Study text:

"A recent *preprint study published in bioRxiv, suggests that many people who contract SARS-CoV-2 but have mild or no clinical signs still develop so-called T-cell-mediated immunity to the virus, even in the absence of a positive antibody test. The researchers conclude that this is likely to mean that public immunity is probably higher than antibody testing has so far suggested.
The link says:
Our results indicate that roughly twice as many people have developed T-cell immunity compared with those who we can detect antibodies in.”
Sweden has about 8600 confirmed cases per million. If you multiply that by ten, to get roughly the number of people with Abs, then by another two, for T-cell immunity, they're still under 20% of the population. Stockholm will be higher, but not that much higher. In June, an Ab study reported that about 10% of the city's population was positive. Confirmed cases have risen by about 60% since the middle of June, so maybe 16% of the population now has Abs. Double that for T-cell immunity, and maybe one-third of the city's population has some form of immunity. There was another Ab study about a month ago that found 17.3% of the subjects were positive, though that was not a random sample. With T-cell immunity, maybe you can push Stockholm--not Sweden, but just the capital city--to 40%. That helps slow the spread a lot, but it is not herd immunity.
You also have to remember that T-cell immunity does not mean there is no spread, as Koronin notes. T cells reduce severity of symptoms, they don't necessarily prevent infections. We don't actually know whether individuals with only T-cell immunity to COVID harbor the virus and can spread it to others. The whole point of herd immunity is that such a large proportion of people are immune that the virus has nowhere to spread. But if it can still spread to people with T-cell immunity, then this may not contribute that much to herd immunity.

Source material:

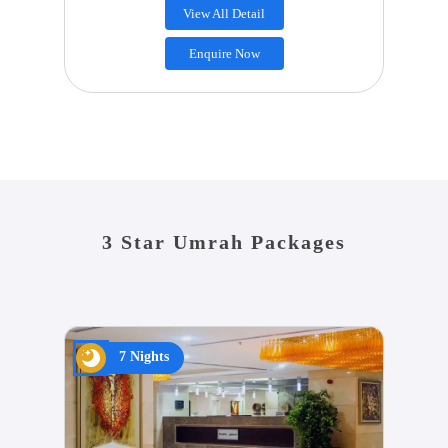
View All Detail
Enquire Now
3 Star Umrah Packages
7 Nights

Exercise details: Copy word for word the stretch of the T-cell immunity text from "You also have" through "to herd immunity.".

Answer section:
You also have to remember that T-cell immunity does not mean there is no spread, as Koronin notes. T cells reduce severity of symptoms, they don't necessarily prevent infections. We don't actually know whether individuals with only T-cell immunity to COVID harbor the virus and can spread it to others. The whole point of herd immunity is that such a large proportion of people are immune that the virus has nowhere to spread. But if it can still spread to people with T-cell immunity, then this may not contribute that much to herd immunity.